— Tasks to carry out —
1. Write out everything in the forum thread about the unidentified tool from "My first thought was" down to "out or something.".
2. In the forum thread about the unidentified tool, what was OpenSights' second guess at what it might be?
3. Please proceed with the forum thread about the unidentified tool from the point where it stops.

— Reading text —
# Anyone know what this is?



## Rexticle (Nov 12, 2011)

Customer had piles of old tools and this was the only thing he didn't know anything about.


----------



## Johnny Canuck (Feb 24, 2015)

My first thought was feeler gauges but then I looked closer...


----------



## Rexticle (Nov 12, 2011)

Yeah that's what I thought too, but the ends of the arms are super sharp. Almost like it's used to clean grooves out or something.


----------



## OpenSights (Mar 23, 2015)

Design is like a feeler gauge, no doubt, my first thought too. Second thought was a pipe reamer... but if it is, it's a poor design... Mindset of plumbing anyway.


----------



## sierra2000 (Sep 19, 2011)

Those are old dentures for a Tyrannosaurus Rex.


----------



## jigs-n-fixtures (Feb 22, 2014)

— Provided records —

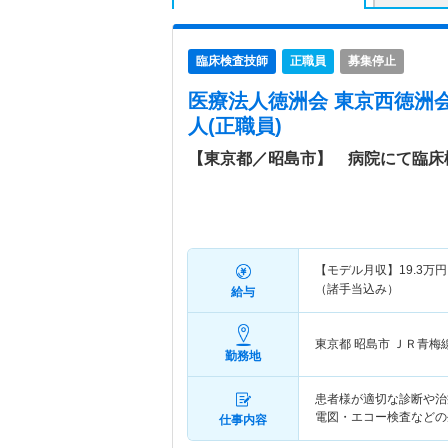
臨床検査技師
正職員
募集停止
医療法人徳洲会 東京西徳洲
人(正職員)
【東京都／昭島市】 病院にて臨床
【モデル月収】
19.3
万円
（諸手当込み）
給与
東京都 昭島市
ＪＲ青梅
勤務地
患者様が適切な診断や治
電図・エコー検査などの
仕事内容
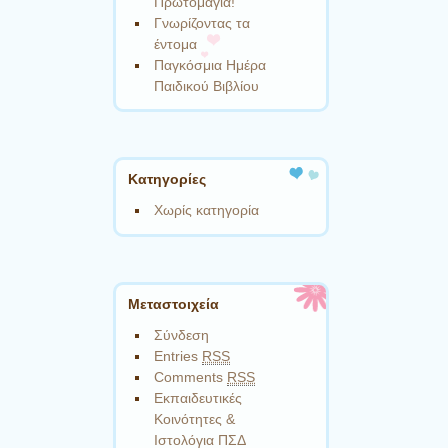
Πρωτομαγιά!
Γνωρίζοντας τα
έντομα
Παγκόσμια Ημέρα
Παιδικού Βιβλίου
Kατηγορίες
Χωρίς κατηγορία
Μεταστοιχεία
Σύνδεση
Entries
RSS
Comments
RSS
Εκπαιδευτικές
Κοινότητες &
Ιστολόγια ΠΣΔ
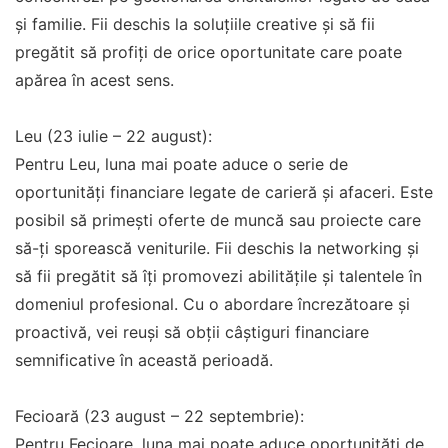
și familie. Fii deschis la soluțiile creative și să fii
pregătit să profiți de orice oportunitate care poate
apărea în acest sens.
Leu (23 iulie – 22 august):
Pentru Leu, luna mai poate aduce o serie de
oportunități financiare legate de carieră și afaceri. Este
posibil să primești oferte de muncă sau proiecte care
să-ți sporească veniturile. Fii deschis la networking și
să fii pregătit să îți promovezi abilitățile și talentele în
domeniul profesional. Cu o abordare încrezătoare și
proactivă, vei reuși să obții câștiguri financiare
semnificative în această perioadă.
Fecioară (23 august – 22 septembrie):
Pentru Fecioare, luna mai poate aduce oportunități de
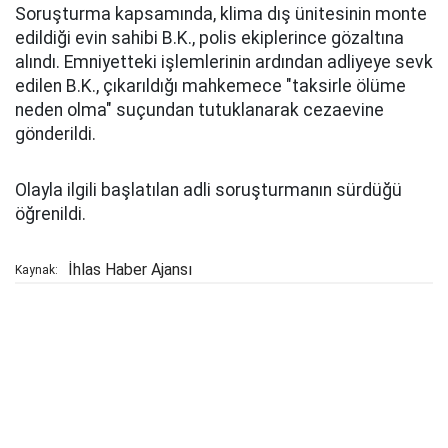
Soruşturma kapsamında, klima dış ünitesinin monte
edildiği evin sahibi B.K., polis ekiplerince gözaltına
alındı. Emniyetteki işlemlerinin ardından adliyeye sevk
edilen B.K., çıkarıldığı mahkemece "taksirle ölüme
neden olma" suçundan tutuklanarak cezaevine
gönderildi.
Olayla ilgili başlatılan adli soruşturmanın sürdüğü
öğrenildi.
İhlas Haber Ajansı
Kaynak:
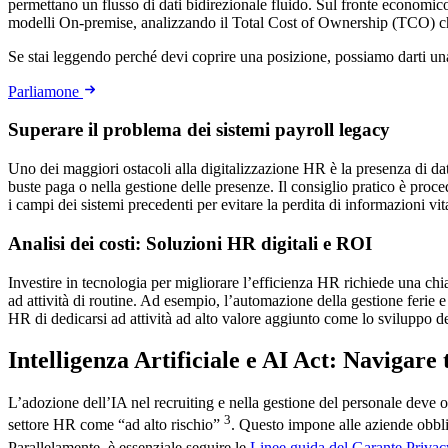
permettano un flusso di dati bidirezionale fluido. Sul fronte economico
modelli On-premise, analizzando il Total Cost of Ownership (TCO) ch
Se stai leggendo perché devi coprire una posizione, possiamo darti u
Parliamone
Superare il problema dei sistemi payroll legacy
Uno dei maggiori ostacoli alla digitalizzazione HR è la presenza di data
buste paga o nella gestione delle presenze. Il consiglio pratico è pr
i campi dei sistemi precedenti per evitare la perdita di informazioni vita
Analisi dei costi: Soluzioni HR digitali e ROI
Investire in tecnologia per migliorare l’efficienza HR richiede una ch
ad attività di routine. Ad esempio, l’automazione della gestione ferie 
HR di dedicarsi ad attività ad alto valore aggiunto come lo sviluppo dei
Intelligenza Artificiale e AI Act: Navigare
L’adozione dell’IA nel recruiting e nella gestione del personale deve 
3
settore HR come “ad alto rischio”
. Questo impone alle aziende obbl
Parallelamente, è essenziale seguire le
Linee guida del Garante Privacy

— Answers to the tasks —
1.
My first thought was feeler gauges but then I looked closer...


----------



## Rexticle (Nov 12, 2011)

Yeah that's what I thought too, but the ends of the arms are super sharp. Almost like it's used to clean grooves out or something.

2. A pipe reamer.

3.
It is a "Fleem", used for bloodletting.

Dignity, Honor, and Respect: Even when their, dishonoring disrespect leaves you indignant.


----------



## OpenSights (Mar 23, 2015)

jigs-n-fixtures said:


> It is a "Fleem", used for bloodletting.
> 
> Dignity, Honor, and Respect: Even when their, dishonoring disrespect leaves you indignant.


----------



## Rexticle (Nov 12, 2011)

jigs-n-fixtures said:


> It is a "Fleem", used for bloodletting.
> 
> Dignity, Honor, and Respect: Even when their, dishonoring disrespect leaves you indignant.



Thanks Jigs. How the hell did you know what that was??


----------



## Redwood (Sep 8, 2008)

Rexticle said:


> Thanks Jigs. How the hell did you know what that was??


I'd be willing to bet that somewhere in the boonies of Idaho in the course of his travels he found some historical site or museum where they had one...

No telling what you might find in the old mining towns...


----------



## Plumbus (Aug 4, 2008)

Redwood said:


> I'd be willing to bet that somewhere in the boonies of Idaho in the course of his travels he found some historical site or museum where they had one...
> 
> No telling what you might find in the old mining towns...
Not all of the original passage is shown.